By Tom Feiza, Mr. Fix-It, Inc.
Twenty years ago, few people had ever heard the term “kickout flashing,” but things have changed. Old homes leaked so much air that walls always dried out. Today’s homes are much tighter, and walls hold moisture. Walls, siding and OSB will rot if water enters the wall. Kickout flashing has become essential.
Here’s a great example
In one case I investigated, routine inspection of a window interior doesn’t hint at any damage (photo: Questionable Window Trim). A home inspector would never suspect an issue, and in fact there is no visible issue to report. But the owner showed me ground-up wood on the windowsill. She explained that when it rained, water dripped from the upper trim. The “ground-up wood” looked like carpenter ant frass (droppings).
We lifted the upper window casing/trim and discovered rotted wood – and dark frass from carpenter ants (photo: Wet Mess Beneath Trim.) This major issue would be invisible during a normal home inspection.
So what else was going on?
On the outside, the wood siding and trim of this 20-year-old home seemed to be in good condition. Three – yes, three – contractors had examined the leaky window. They applied liquid flashing (caulk) at the step flashing and sealed the cap flashing at the window.
Whenever I see window leaks, I always suspect missing flashing or improper layering of the weather-resistant barrier under the siding. Sure enough, when I looked at this window from the outside, the problem was obvious: the gutter terminated at a sidewall with no kickout flashing (photo: Missing Kickout Flashing).
A preventable problem
Properly installed, kickout flashing should channel water down the outside wall assembly and into the gutter (illustration R016). Compounding this particular water problem was a gable roof and a downspout directing rainwater to the roof above the end of the gutter.

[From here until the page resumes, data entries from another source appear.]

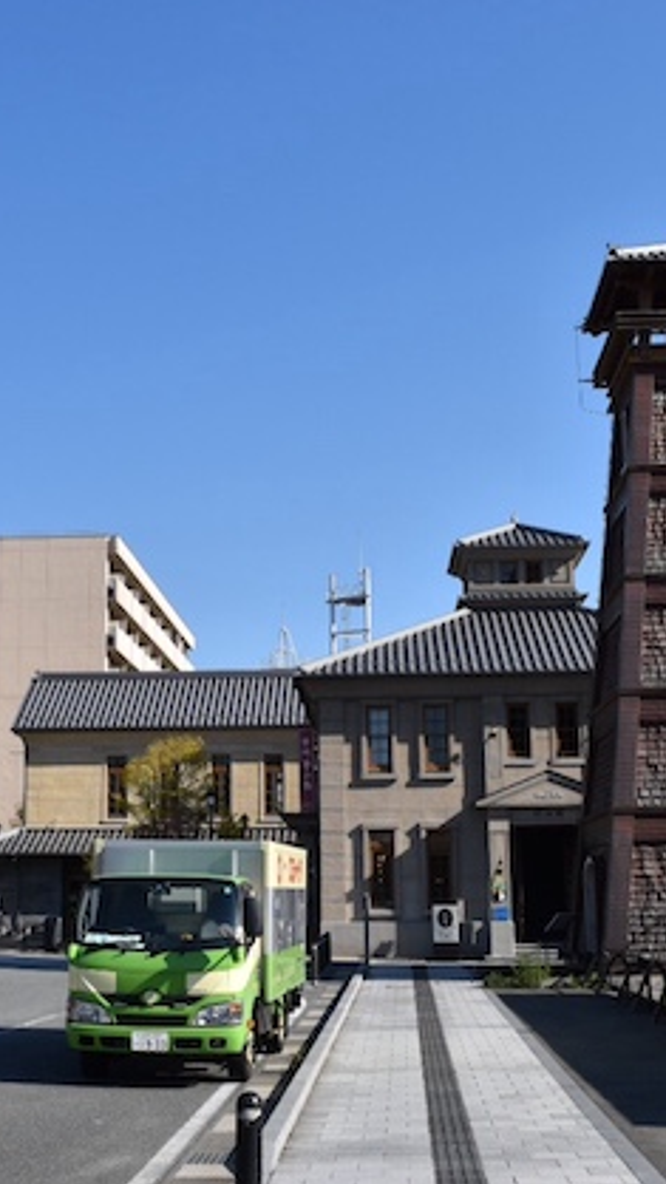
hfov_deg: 22.6
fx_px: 1665
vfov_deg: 39.2
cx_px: 247
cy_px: 582
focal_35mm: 53
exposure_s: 1/400
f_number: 10
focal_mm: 22
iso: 200
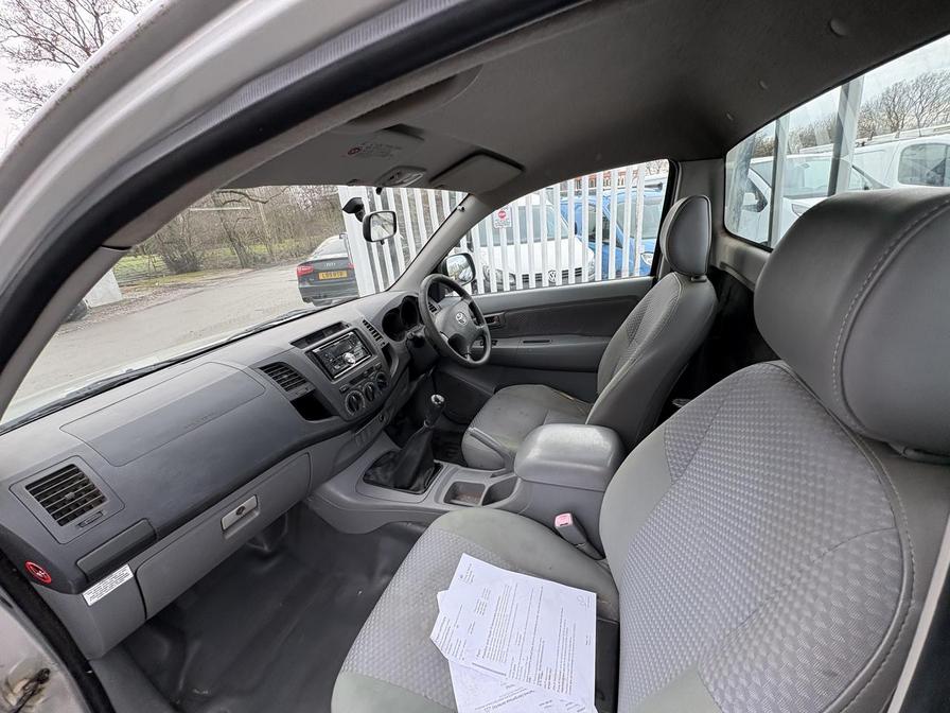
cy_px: 356
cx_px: 475
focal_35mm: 14
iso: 80
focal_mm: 2.22
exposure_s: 1/120
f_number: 2.2
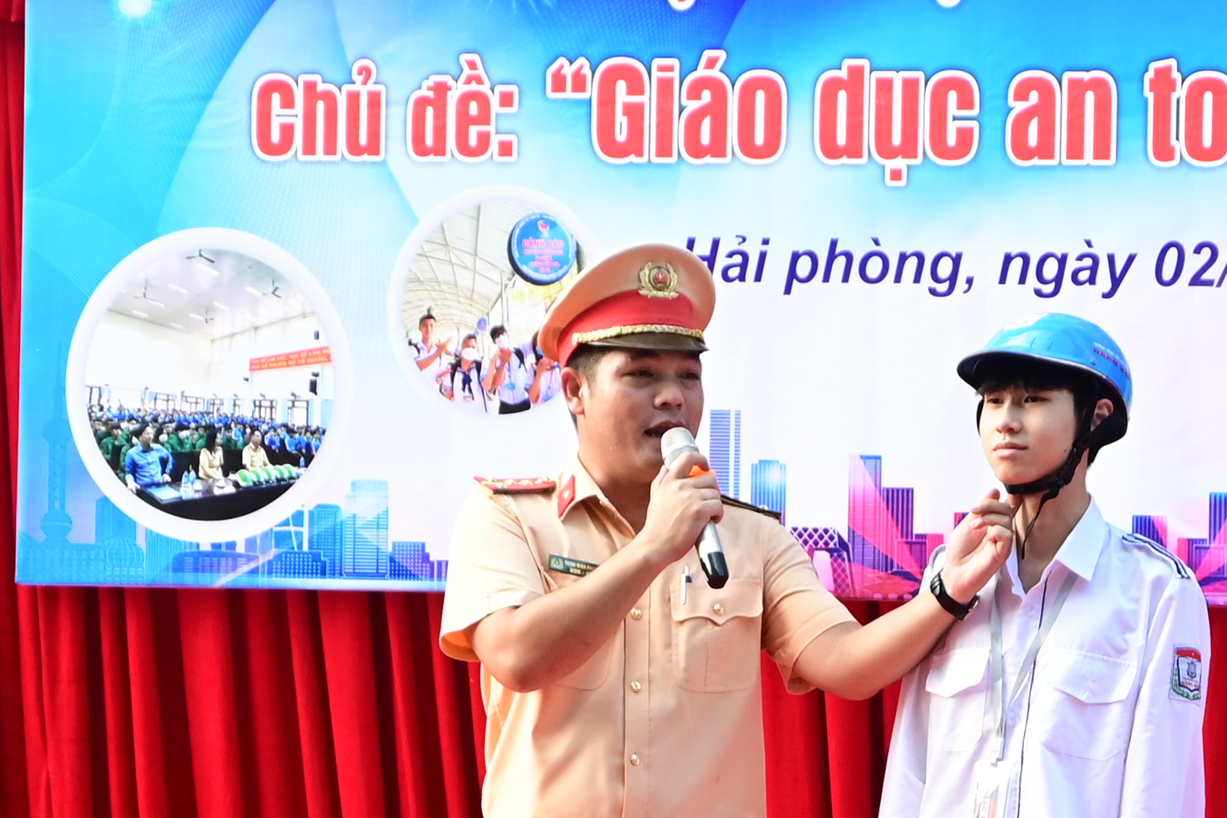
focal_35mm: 365
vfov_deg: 3.8
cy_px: 598
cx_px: 850
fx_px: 12441
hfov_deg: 5.6
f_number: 5.6
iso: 800
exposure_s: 1/200
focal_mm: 105
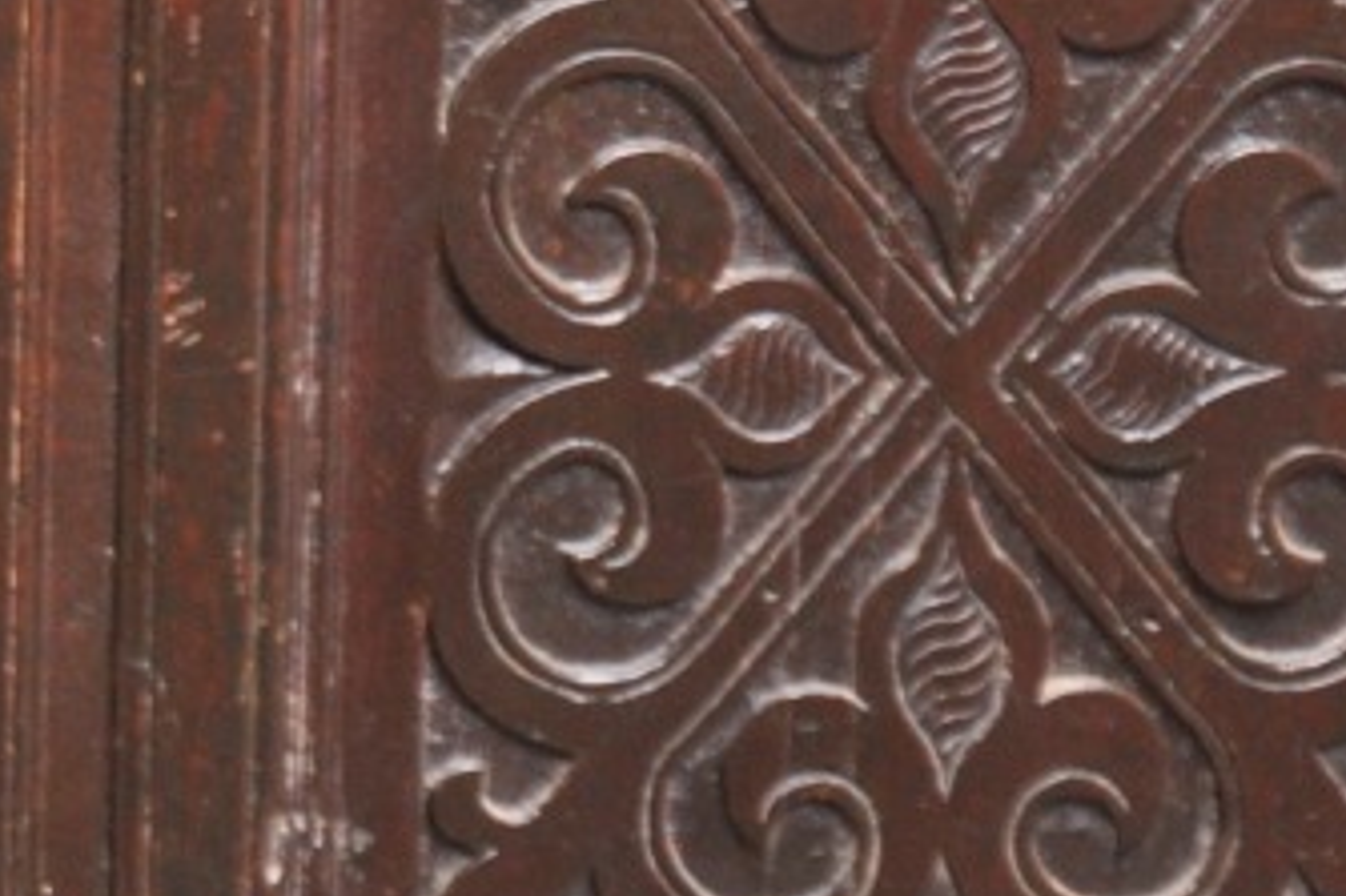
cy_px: 386
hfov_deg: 4.6
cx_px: -884
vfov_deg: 3.1
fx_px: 16592
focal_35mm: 444
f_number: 5.3
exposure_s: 1/160
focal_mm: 62
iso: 640
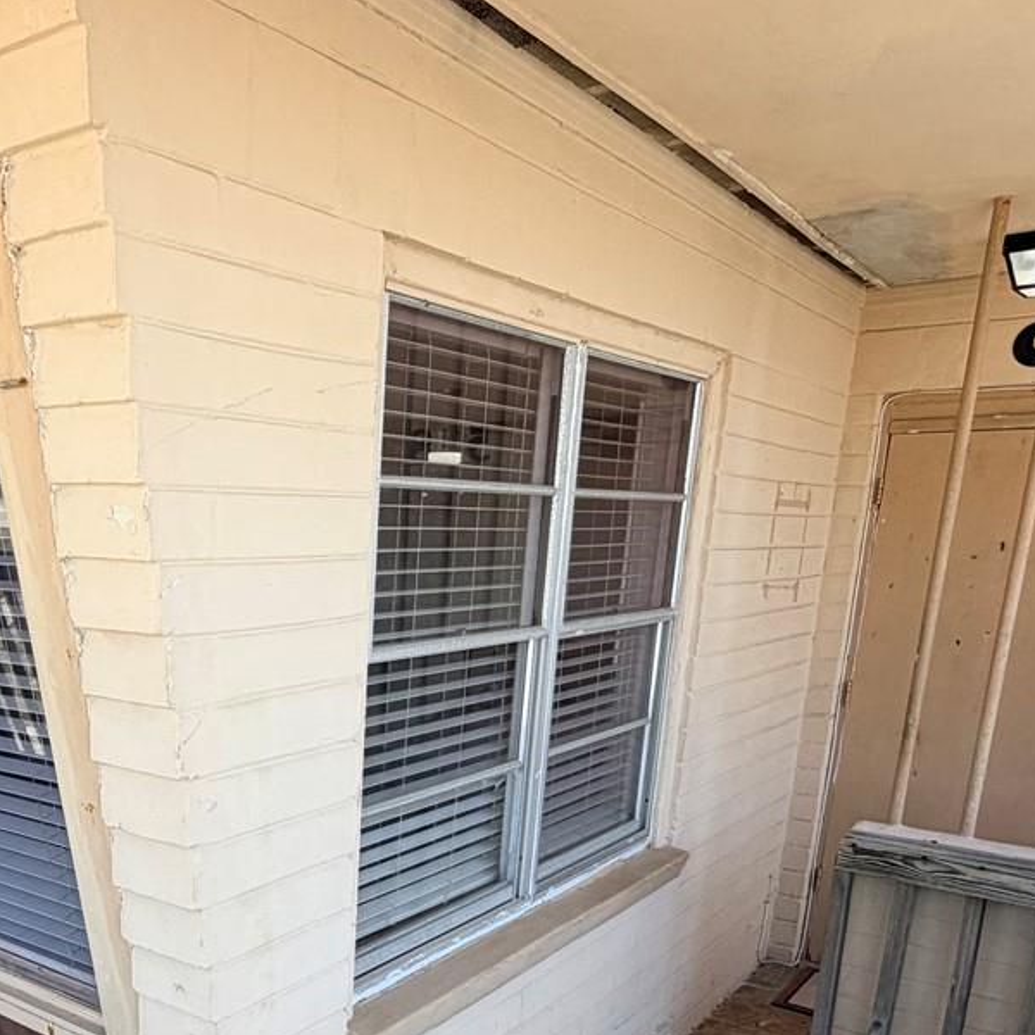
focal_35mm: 33
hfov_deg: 47.2
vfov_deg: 47.4
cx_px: 217
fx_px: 1116
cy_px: 809
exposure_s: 1/502
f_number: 2.2
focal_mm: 2.22
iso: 64
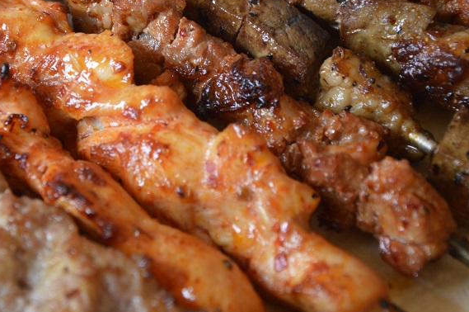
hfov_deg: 14.9
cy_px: 44
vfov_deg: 9.9
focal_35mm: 137
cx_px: 131
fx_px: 1783
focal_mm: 52
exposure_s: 1/100
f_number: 5
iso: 400
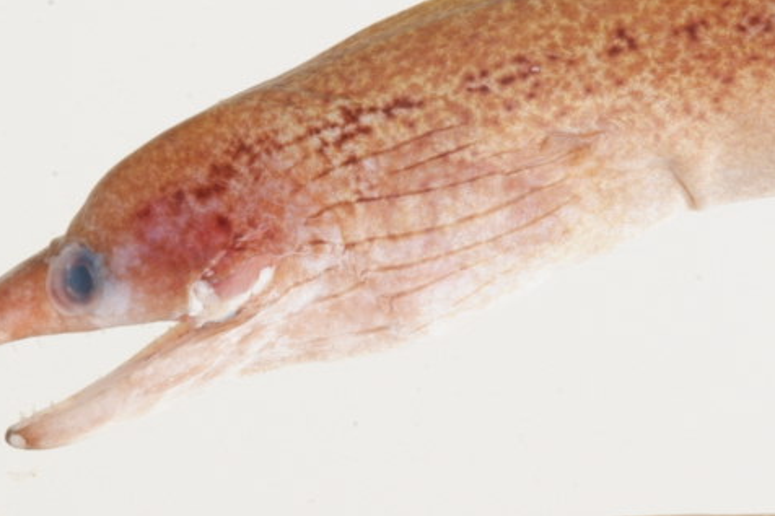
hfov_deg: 4.3
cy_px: 270
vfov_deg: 2.9
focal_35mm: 478
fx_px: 10286
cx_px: 918
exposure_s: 1/60
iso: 100
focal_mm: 105
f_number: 22
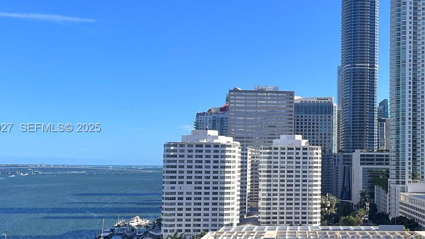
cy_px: 128
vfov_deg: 24.0
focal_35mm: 50
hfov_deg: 39.9
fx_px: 564
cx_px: 330
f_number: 1.5
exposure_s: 1/3356
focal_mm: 5.7
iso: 50
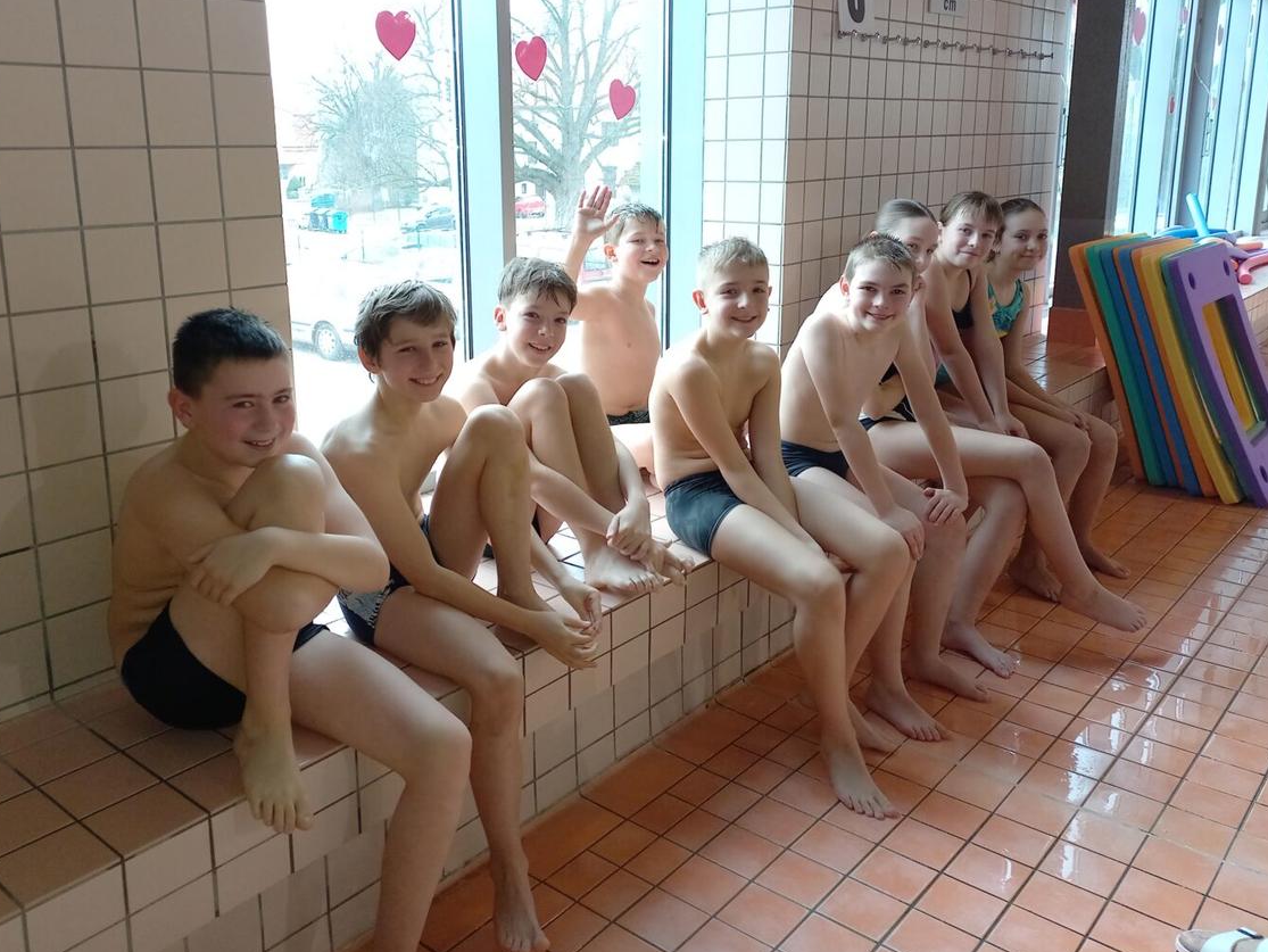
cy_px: 400
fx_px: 1099
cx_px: 562
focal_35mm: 30
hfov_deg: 59.8
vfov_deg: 46.7
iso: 250
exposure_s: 1/50
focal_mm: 4.65
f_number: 1.8
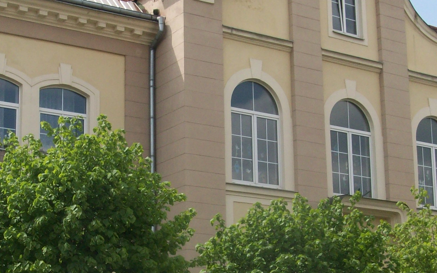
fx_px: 929
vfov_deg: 16.6
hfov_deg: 26.4
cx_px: 184
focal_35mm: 78
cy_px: 202
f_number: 5.5
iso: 64
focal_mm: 5.7
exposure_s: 1/264
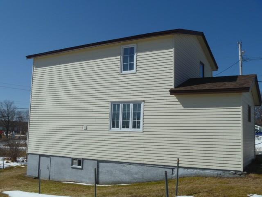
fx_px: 265
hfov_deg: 52.6
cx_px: 131
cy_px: 98
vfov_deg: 40.7
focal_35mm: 35
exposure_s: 1/640
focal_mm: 6.3
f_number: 5.6
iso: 80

The fresh caulk which the contractors applied between the siding and the top of the window cap flashing may have worsened the problem. Horizontal flashing or cap flashing should never be caulked. Because all types of siding leak, the cap flashing should be installed underneath the weather-resistant barrier to capture water and route it out of the wall assembly over the window.
The solution here: remove the siding above and around the window. Check the weather-resistant barrier and install kickout flashing. Replace rotted materials. And finally, route the upper roof drainage away from the area.
You must catch this obvious defect
Inspecting only the window and the wall from the inside would never reveal the source of the problem, so you must always identify the lack of kickout flashing. A contractor smart enough to notice the missing flashing would say, “The home inspector should have seen this defect.” Don’t let them say that about you.